Sue Robinson, Director of the National Franchised Dealers Association (NFDA), said that franchised retailers are taking robust precautions and have implemented stringent measures to ensure the health of staff and customers which is the top priority.
She added: “There are attractive offers on new and used cars consumers can benefit from over the next weeks and retailers have reported positive figures from the first days back in business.
“As Governments across the EU have stepped in to support the automotive sector, it is important that also the UK Government consider how to best assist the UK automotive industry, which is one of the pillars of the UK economy and employs in total over 800,000 people”.
Andrew Burn, Partner and Head of Automotive at KPMG, said that year-on-year reductions are broadly in line with those seen in Europe at a comparable time during the COVID-19 lockdowns.
He added: “In reality, all eyes should be on June’s results as this data will give us a greater indication of the speed at which the UK’s car market could return to healthier levels.
“As we start to see more data, it will become more evident whether consumer demand has changed, as it is currently too soon to tell.
“What will also be telling is whether consumers see lead times as having greater importance in their buying decisions, or whether COVID-19 has driven a change in consumer behaviour, with more leaning towards less expensive, more economical cars.
“What is worthy of note is that electric vehicles and alternative fuel vehicles have faired better in these results.
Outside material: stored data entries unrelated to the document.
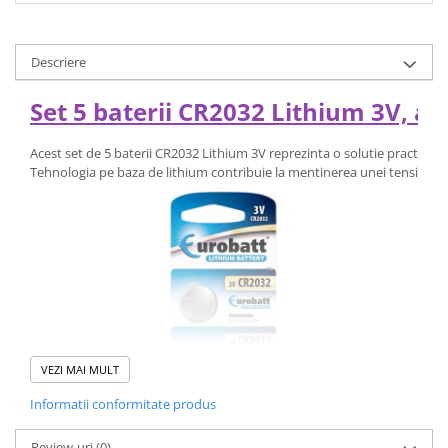
Descriere
Set 5 baterii CR2032 Lithium 3V, al
Acest set de 5 baterii CR2032 Lithium 3V reprezinta o solutie practica p
Tehnologia pe baza de lithium contribuie la mentinerea unei tensiuni con
VEZI MAI MULT
Informatii conformitate produs
Review-uri
(0)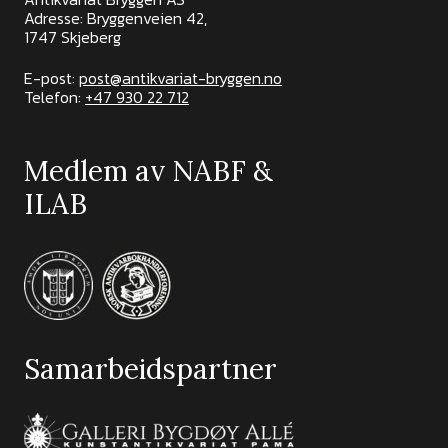
Adresse: Bryggenveien 42,
1747 Skjeberg
E-post:
post@antikvariat-bryggen.no
Telefon:
+47 930 22 712
Medlem av NABF &
ILAB
Samarbeidspartner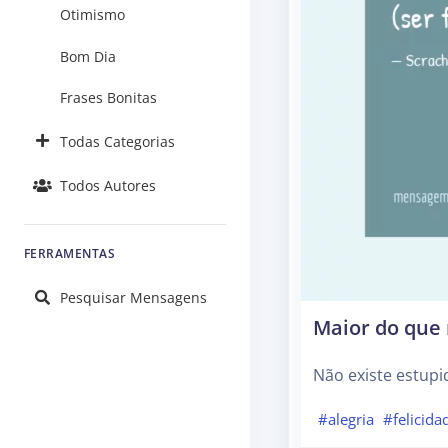
Otimismo
Bom Dia
Frases Bonitas
Todas Categorias
Todos Autores
FERRAMENTAS
Pesquisar Mensagens
Maior do que 
Não existe estupid
#alegria
#felicida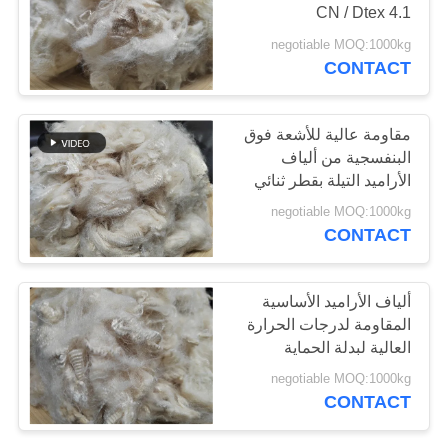
4.1 CN / Dtex
خريطة
negotiable MOQ:1000kg
الموقع
CONTACT
PRIVACY
مقاومة عالية للأشعة فوق
POLICY
البنفسجية من ألياف
الأراميد التيلة بقطر ثنائي
الأبعاد ومقاومة للتآكل
negotiable MOQ:1000kg
CONTACT
ألياف الأراميد الأساسية
المقاومة لدرجات الحرارة
العالية لبدلة الحماية
negotiable MOQ:1000kg
CONTACT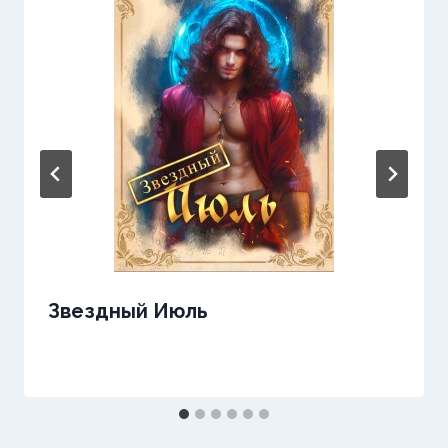
Звездный Июль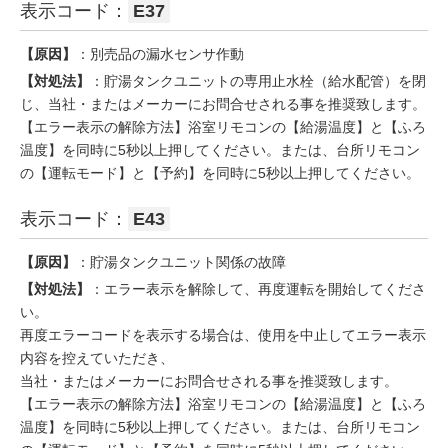
表示コード：
E37
【原因】
：別売品の漏水センサ作動
【対処法】
：貯湯タンクユニットの専用止水栓（給水配管）を閉
じ、当社・またはメーカーにお問合せされる事を推奨致します。
【エラー表示の解除方法】浴室リモコンの【給湯温度】と【ふろ
温度】を同時に5秒以上押してください。または、台所リモコン
の【運転モード】と【予約】を同時に5秒以上押してください。
表示コード：
E43
【原因】
：貯湯タンクユニット関係の故障
【対処法】
：エラー表示を解除して、再度運転を開始してくださ
い。
再度エラーコードを表示する場合は、使用を中止してエラー表示
内容を控えていただき、
当社・またはメーカーにお問合せされる事を推奨致します。
【エラー表示の解除方法】浴室リモコンの【給湯温度】と【ふろ
温度】を同時に5秒以上押してください。または、台所リモコン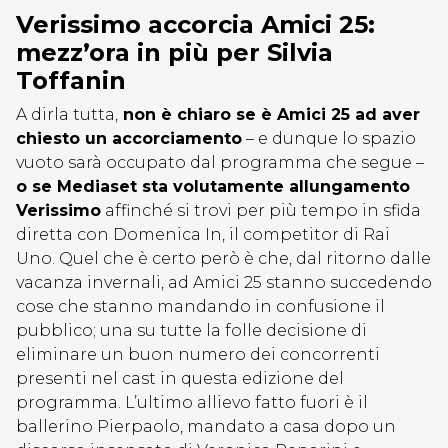
Verissimo accorcia Amici 25:
mezz’ora in più per Silvia
Toffanin
A dirla tutta,
non è chiaro se è Amici 25 ad aver
chiesto un accorciamento
– e dunque lo spazio
vuoto sarà occupato dal programma che segue –
o se Mediaset sta volutamente allungamento
Verissimo
affinché si trovi per più tempo in sfida
diretta con Domenica In, il competitor di Rai
Uno. Quel che è certo però è che, dal ritorno dalle
vacanza invernali, ad Amici 25 stanno succedendo
cose che stanno mandando in confusione il
pubblico; una su tutte la folle decisione di
eliminare un buon numero dei concorrenti
presenti nel cast in questa edizione del
programma. L’ultimo allievo fatto fuori è il
ballerino Pierpaolo, mandato a casa dopo un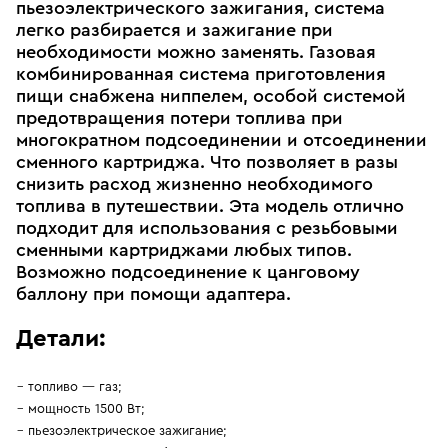
пьезоэлектрического зажигания, система
легко разбирается и зажигание при
необходимости можно заменять. Газовая
комбинированная система приготовления
пищи снабжена ниппелем, особой системой
предотвращения потери топлива при
многократном подсоединении и отсоединении
сменного картриджа. Что позволяет в разы
снизить расход жизненно необходимого
топлива в путешествии. Эта модель отлично
подходит для использования с резьбовыми
сменными картриджами любых типов.
Возможно подсоединение к цанговому
баллону при помощи адаптера.
Детали:
топливо — газ;
мощность 1500 Вт;
пьезоэлектрическое зажигание;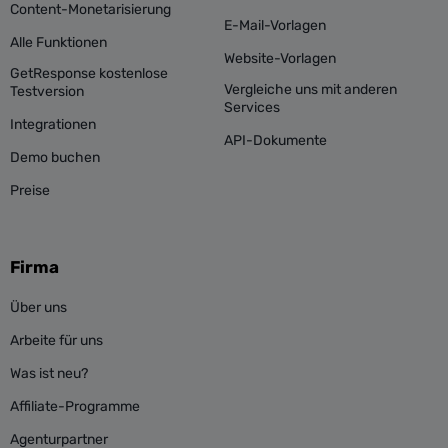
Content-Monetarisierung
E-Mail-Vorlagen
Alle Funktionen
Website-Vorlagen
GetResponse kostenlose
Vergleiche uns mit anderen
Testversion
Services
Integrationen
API-Dokumente
Demo buchen
Preise
Firma
Über uns
Arbeite für uns
Was ist neu?
Affiliate-Programme
Agenturpartner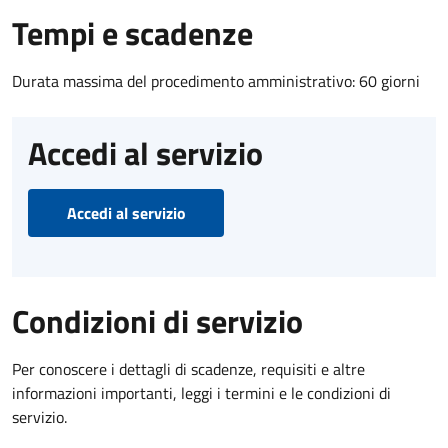
Tempi e scadenze
Durata massima del procedimento amministrativo: 60 giorni
Accedi al servizio
Accedi al servizio
Condizioni di servizio
Per conoscere i dettagli di scadenze, requisiti e altre
informazioni importanti, leggi i termini e le condizioni di
servizio.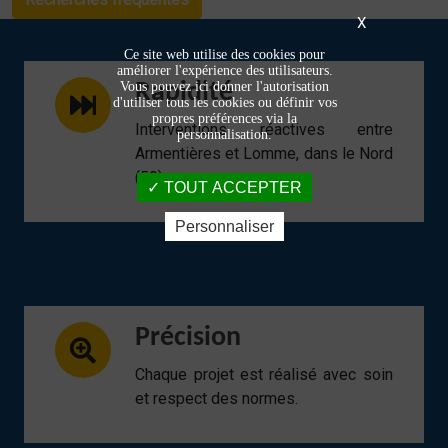
X
Ce site web utilise des cookies pour
améliorer l'expérience des utilisateurs.
Vous pouvez ici donner l'autorisation
Rapidité
d'utiliser tous les cookies ou définir vos
propres préférences via la
Interventions réactives entre
personnalisation.
Armentières et Lomme, dans le Nord
(59).
TOUT ACCEPTER
Personnaliser
Précision
Chaque projet est réalisé avec soin
et respect des normes.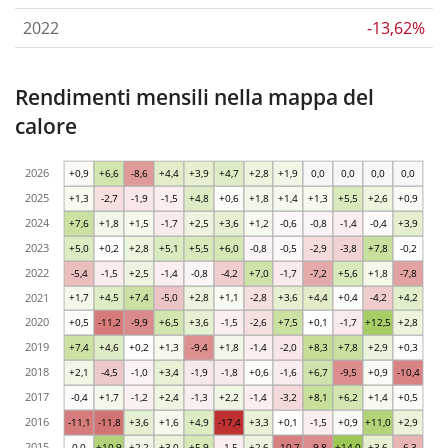
2022
-13,62%
Rendimenti mensili nella mappa del
calore
2026
+0,9
+6,6
-8,6
+4,4
+3,9
+4,7
+2,8
+1,9
0,0
0,0
0,0
0,0
2025
+1,3
-2,7
-1,9
-1,5
+4,8
+0,6
+1,8
+1,4
+1,3
+5,5
+2,6
+0,9
2024
+7,6
+1,8
+1,5
-1,7
+2,5
+3,6
+1,2
-0,6
-0,8
-1,4
-0,4
+3,9
2023
+5,0
+0,2
+2,8
+5,1
+5,5
+6,0
-0,8
-0,5
-2,9
-3,8
+7,8
-0,2
2022
-5,4
-1,5
+2,5
-1,4
-0,8
-4,2
+7,0
-1,7
-7,2
+5,6
+1,8
-7,8
2021
+1,7
+4,5
+7,4
-5,0
+2,8
+1,1
-2,8
+3,6
+4,4
+0,4
-4,2
+4,2
2020
+0,5
-11,2
-9,9
+6,5
+3,6
-1,5
-2,6
+7,5
+0,1
-1,7
+12,5
+2,8
2019
+7,4
+4,6
+0,2
+1,3
-9,4
+1,8
-1,4
-2,0
+8,3
+7,8
+2,9
+0,3
2018
+2,1
-4,5
-1,0
+3,4
-1,9
-1,8
+0,6
-1,6
+6,7
-9,5
+0,9
-10,4
2017
-0,4
+1,7
-1,2
+2,4
-1,3
+2,2
-1,4
-3,2
+8,1
+6,2
+1,4
+0,5
2016
-11,1
-11,8
+3,6
+1,6
+4,9
-17,4
+3,3
+0,1
-1,5
+0,9
+11,0
+2,9
2015
0,0
+10,9
+2,2
+3,0
+5,9
-1,5
+2,6
-10,7
-9,8
+14,0
+3,6
-6,3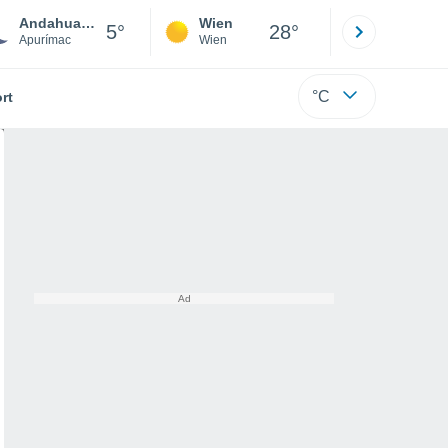
Andahuaylas
Wien
Innsbruck
5°
28°
Apurímac
Wien
Tirol
°C
rt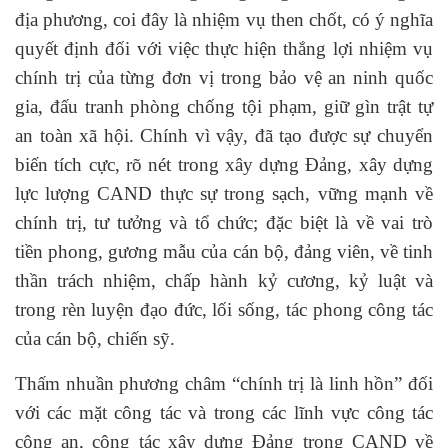
địa phương, coi đây là nhiệm vụ then chốt, có ý nghĩa
quyết định đối với việc thực hiện thắng lợi nhiệm vụ
chính trị của từng đơn vị trong bảo vệ an ninh quốc
gia, đấu tranh phòng chống tội phạm, giữ gìn trật tự
an toàn xã hội. Chính vì vậy, đã tạo được sự chuyển
biến tích cực, rõ nét trong xây dựng Đảng, xây dựng
lực lượng CAND thực sự trong sạch, vững mạnh về
chính trị, tư tưởng và tổ chức; đặc biệt là về vai trò
tiền phong, gương mẫu của cán bộ, đảng viên, về tinh
thần trách nhiệm, chấp hành kỷ cương, kỷ luật và
trong rèn luyện đạo đức, lối sống, tác phong công tác
của cán bộ, chiến sỹ.
Thấm nhuần phương châm “chính trị là linh hồn” đối
với các mặt công tác và trong các lĩnh vực công tác
công an, công tác xây dựng Đảng trong CAND về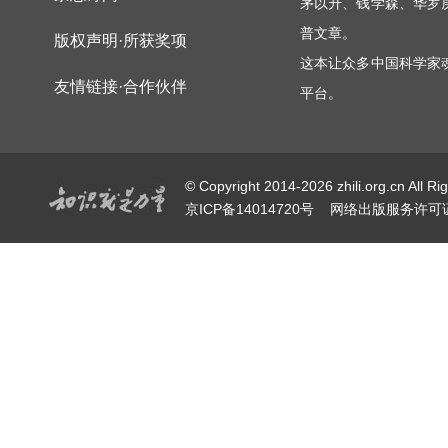
茅以升、钱学森、华罗
普文章。
版权声明·所获奖项
这本让众多中国科学家
友情链接·合作伙伴
平台。
© Copyright 2014-2026 zhili.or
京ICP备14014720号
网络出版服务许可证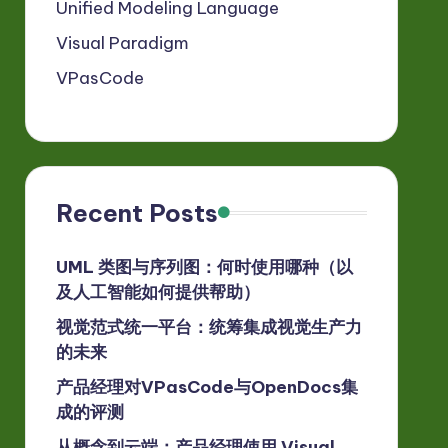
Unified Modeling Language
Visual Paradigm
VPasCode
Recent Posts
UML 类图与序列图：何时使用哪种（以
及人工智能如何提供帮助）
视觉范式统一平台：统筹集成视觉生产力
的未来
产品经理对VPasCode与OpenDocs集
成的评测
从概念到云端：产品经理使用 Visual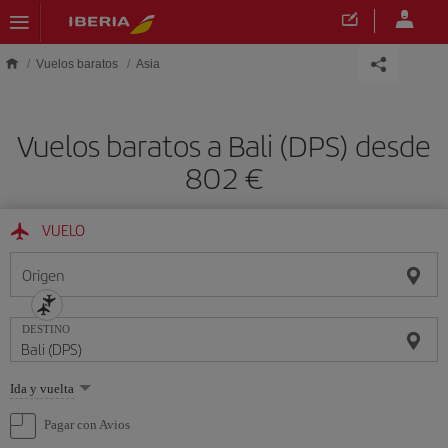
Saltar al contenido principal
Vuelos baratos
Asia
Vuelos baratos a Bali (DPS) desde
802 €
VUELO
Origen
DESTINO
Seleccione
Ida y vuelta
una
opción
Pagar con Avios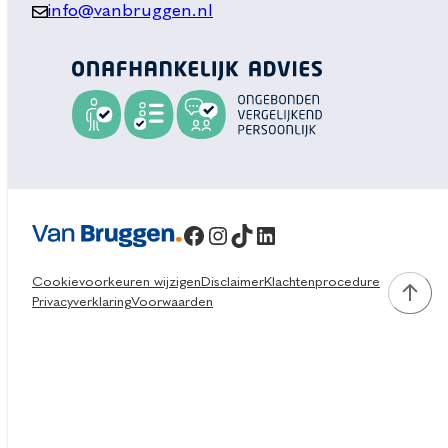
info@vanbruggen.nl
Facebook
Instagram
TikTok
LinkedIn
Cookievoorkeuren wijzigen
Disclaimer
Klachtenprocedure
Privacyverklaring
Voorwaarden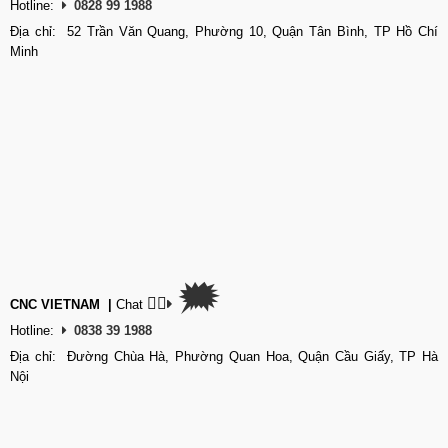
Hotline:
0828 99 1988
Địa chỉ: 52 Trần Văn Quang, Phường 10, Quận Tân Bình, TP Hồ Chí
Minh
🗯
👉🏽
CNC VIETNAM
|
Chat
Hotline:
0838 39 1988
Địa chỉ: Đường Chùa Hà, Phường Quan Hoa, Quận Cầu Giấy, TP Hà
Nội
However, this may be due to pre COVID-19 orders being fulfilled as typically lead times for these vehicles are longer.”
With new car sales stalling, the fleet service, maintenance and repair (SMR) is now back up to 60% of pre-coronavirus levels, reports epyx.
The company is basing this assessment on usage of its 1link Service Network, which is used by fleets totalling four million vehicles to manage their SMR processes.
Tim Meadows, vice president and commercial director at epyx, said: “In April, soon after lockdown, the number of raised through the platform, which essentially represents the number of separate SMR transactions, fell as low as 18% of the average pre-coronavirus levels we had seen in February.
“Now, we are seeing definite signs of momentum with a noticeable increase in numbers every day. There is a definite feeling that fleets are getting back to work on quite a widespread basis.
“Obviously, some parts of the fleet industry became completely inactive during lockdown but the platform plays an important part in supporting key workers, so we co-ordinated with our SMR providers to ensure there were sufficient outlets open to meet their needs.
“Today, those essential fleets are still in action but they are being joined by a wider range of businesses and other organisations who are at the leading edge of a more concerted return to work.”
Meadows said that epyx was encountering some evidence that SMR issues were arising with vehicles as they returned to use and that fleet managers and drivers needed to take care.
“We’re hearing stories of the kinds of issues you would expect – flat tyres and flat batteries, for example – but also some more serious component failures. There is a risk management argument for cars and vans to be properly inspected by a technician before re-entering service if they have been parked up and unused for a while.”